**What the exercise asks:** Copy exactly, and only, the lines between the start of the entries below and the line containing "d. Evaluation of", both inclusive. Omit pictures.

Top of Records provided

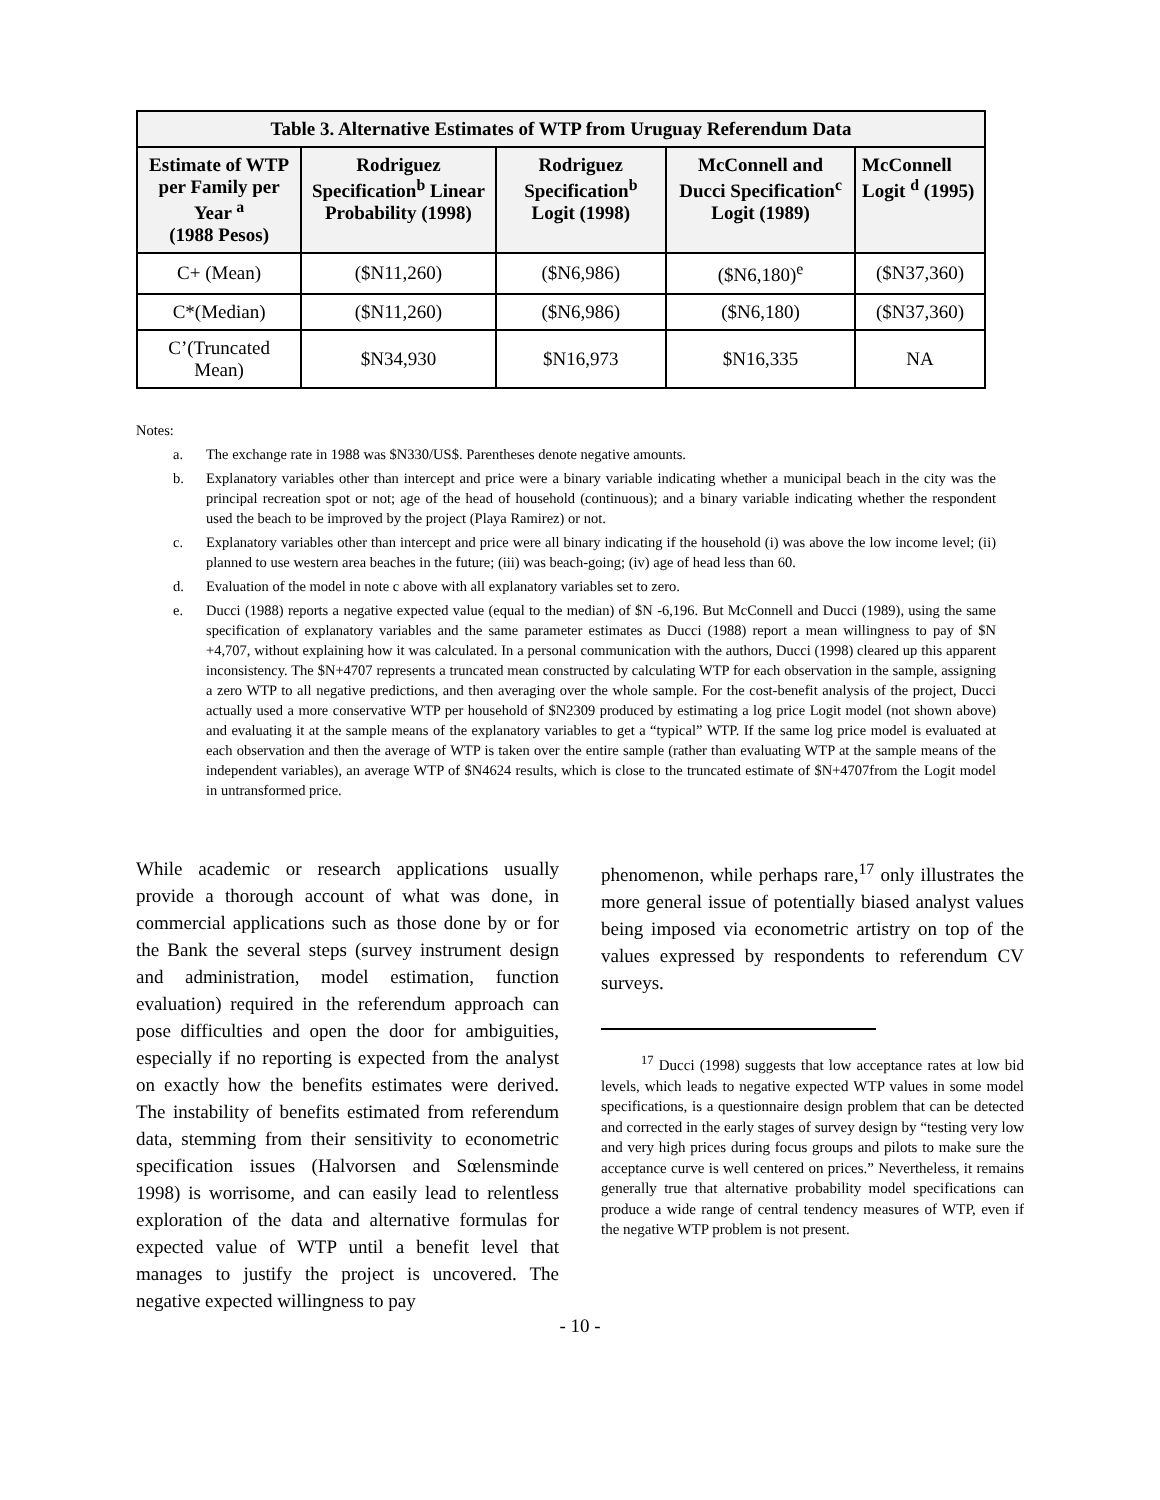| Table 3. Alternative Estimates of WTP from Uruguay Referendum Data | | | | |
| --- | --- | --- | --- | --- |
| Estimate of WTP per Family per Year <sup>a</sup> (1988 Pesos) | Rodriguez Specification<sup>b</sup> Linear Probability (1998) | Rodriguez Specification<sup>b</sup> Logit (1998) | McConnell and Ducci Specification<sup>c</sup> Logit (1989) | McConnell Logit <sup>d</sup> (1995) |
| C+ (Mean) | ($N11,260) | ($N6,986) | ($N6,180)<sup>e</sup> | ($N37,360) |
| C*(Median) | ($N11,260) | ($N6,986) | ($N6,180) | ($N37,360) |
| C’(Truncated Mean) | $N34,930 | $N16,973 | $N16,335 | NA |
Notes:
a. The exchange rate in 1988 was $N330/US$. Parentheses denote negative amounts.
b. Explanatory variables other than intercept and price were a binary variable indicating whether a municipal beach in the city was the principal recreation spot or not; age of the head of household (continuous); and a binary variable indicating whether the respondent used the beach to be improved by the project (Playa Ramirez) or not.
c. Explanatory variables other than intercept and price were all binary indicating if the household (i) was above the low income level; (ii) planned to use western area beaches in the future; (iii) was beach-going; (iv) age of head less than 60.
d. Evaluation of the model in note c above with all explanatory variables set to zero.
e. Ducci (1988) reports a negative expected value (equal to the median) of $N -6,196. But McConnell and Ducci (1989), using the same specification of explanatory variables and the same parameter estimates as Ducci (1988) report a mean willingness to pay of $N +4,707, without explaining how it was calculated. In a personal communication with the authors, Ducci (1998) cleared up this apparent inconsistency. The $N+4707 represents a truncated mean constructed by calculating WTP for each observation in the sample, assigning a zero WTP to all negative predictions, and then averaging over the whole sample. For the cost-benefit analysis of the project, Ducci actually used a more conservative WTP per household of $N2309 produced by estimating a log price Logit model (not shown above) and evaluating it at the sample means of the explanatory variables to get a “typical” WTP. If the same log price model is evaluated at each observation and then the average of WTP is taken over the entire sample (rather than evaluating WTP at the sample means of the independent variables), an average WTP of $N4624 results, which is close to the truncated estimate of $N+4707from the Logit model in untransformed price.
While academic or research applications usually provide a thorough account of what was done, in commercial applications such as those done by or for the Bank the several steps (survey instrument design and administration, model estimation, function evaluation) required in the referendum approach can pose difficulties and open the door for ambiguities, especially if no reporting is expected from the analyst on exactly how the benefits estimates were derived. The instability of benefits estimated from referendum data, stemming from their sensitivity to econometric specification issues (Halvorsen and Sœlensminde 1998) is worrisome, and can easily lead to relentless exploration of the data and alternative formulas for expected value of WTP until a benefit level that manages to justify the project is uncovered. The negative expected willingness to pay
phenomenon, while perhaps rare,<sup>17</sup> only illustrates the more general issue of potentially biased analyst values being imposed via econometric artistry on top of the values expressed by respondents to referendum CV surveys.
<sup>17</sup> Ducci (1998) suggests that low acceptance rates at low bid levels, which leads to negative expected WTP values in some model specifications, is a questionnaire design problem that can be detected and corrected in the early stages of survey design by “testing very low and very high prices during focus groups and pilots to make sure the acceptance curve is well centered on prices.” Nevertheless, it remains generally true that alternative probability model specifications can produce a wide range of central tendency measures of WTP, even if the negative WTP problem is not present.
- 10 -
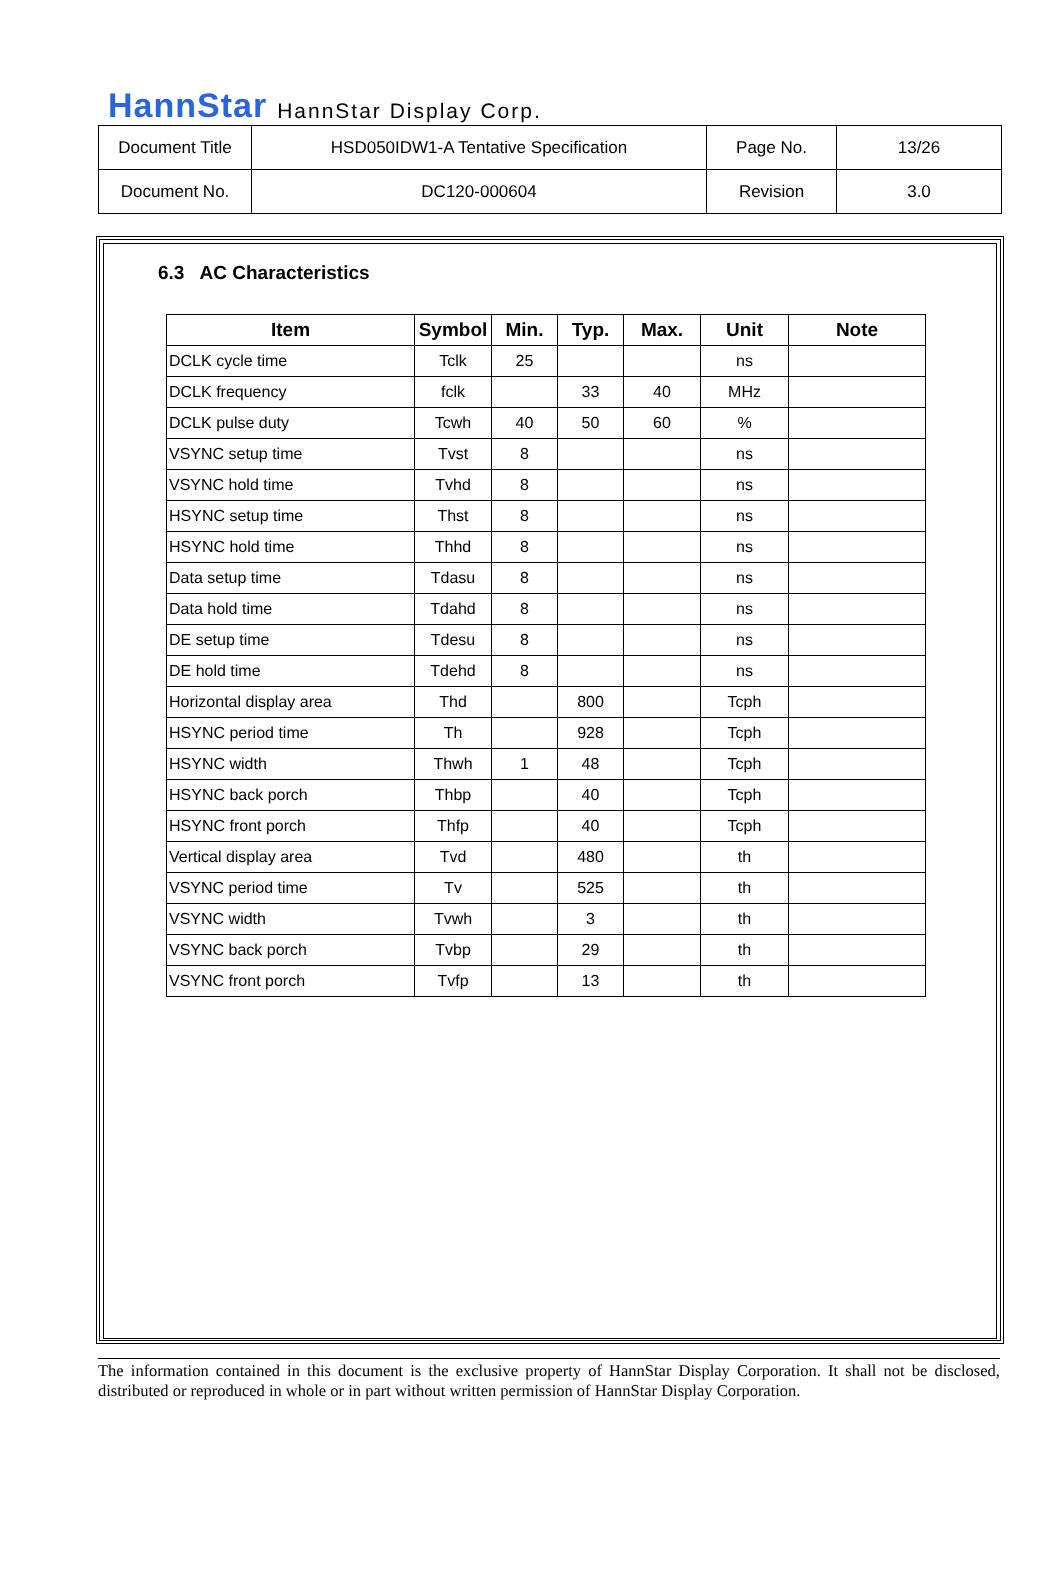HannStar HannStar Display Corp.
| Document Title | HSD050IDW1-A Tentative Specification | Page No. | 13/26 |
| Document No. | DC120-000604 | Revision | 3.0 |
6.3 AC Characteristics
| Item | Symbol | Min. | Typ. | Max. | Unit | Note |
| --- | --- | --- | --- | --- | --- | --- |
| DCLK cycle time | Tclk | 25 | | | ns | |
| DCLK frequency | fclk | | 33 | 40 | MHz | |
| DCLK pulse duty | Tcwh | 40 | 50 | 60 | % | |
| VSYNC setup time | Tvst | 8 | | | ns | |
| VSYNC hold time | Tvhd | 8 | | | ns | |
| HSYNC setup time | Thst | 8 | | | ns | |
| HSYNC hold time | Thhd | 8 | | | ns | |
| Data setup time | Tdasu | 8 | | | ns | |
| Data hold time | Tdahd | 8 | | | ns | |
| DE setup time | Tdesu | 8 | | | ns | |
| DE hold time | Tdehd | 8 | | | ns | |
| Horizontal display area | Thd | | 800 | | Tcph | |
| HSYNC period time | Th | | 928 | | Tcph | |
| HSYNC width | Thwh | 1 | 48 | | Tcph | |
| HSYNC back porch | Thbp | | 40 | | Tcph | |
| HSYNC front porch | Thfp | | 40 | | Tcph | |
| Vertical display area | Tvd | | 480 | | th | |
| VSYNC period time | Tv | | 525 | | th | |
| VSYNC width | Tvwh | | 3 | | th | |
| VSYNC back porch | Tvbp | | 29 | | th | |
| VSYNC front porch | Tvfp | | 13 | | th | |
The information contained in this document is the exclusive property of HannStar Display Corporation. It shall not be disclosed, distributed or reproduced in whole or in part without written permission of HannStar Display Corporation.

Bottom of Records provided

**Result for this task:**
| Table 3. Alternative Estimates of WTP from Uruguay Referendum Data | | | | |
| --- | --- | --- | --- | --- |
| Estimate of WTP per Family per Year <sup>a</sup> (1988 Pesos) | Rodriguez Specification<sup>b</sup> Linear Probability (1998) | Rodriguez Specification<sup>b</sup> Logit (1998) | McConnell and Ducci Specification<sup>c</sup> Logit (1989) | McConnell Logit <sup>d</sup> (1995) |
| C+ (Mean) | ($N11,260) | ($N6,986) | ($N6,180)<sup>e</sup> | ($N37,360) |
| C*(Median) | ($N11,260) | ($N6,986) | ($N6,180) | ($N37,360) |
| C’(Truncated Mean) | $N34,930 | $N16,973 | $N16,335 | NA |
Notes:
a. The exchange rate in 1988 was $N330/US$. Parentheses denote negative amounts.
b. Explanatory variables other than intercept and price were a binary variable indicating whether a municipal beach in the city was the principal recreation spot or not; age of the head of household (continuous); and a binary variable indicating whether the respondent used the beach to be improved by the project (Playa Ramirez) or not.
c. Explanatory variables other than intercept and price were all binary indicating if the household (i) was above the low income level; (ii) planned to use western area beaches in the future; (iii) was beach-going; (iv) age of head less than 60.
d. Evaluation of the model in note c above with all explanatory variables set to zero.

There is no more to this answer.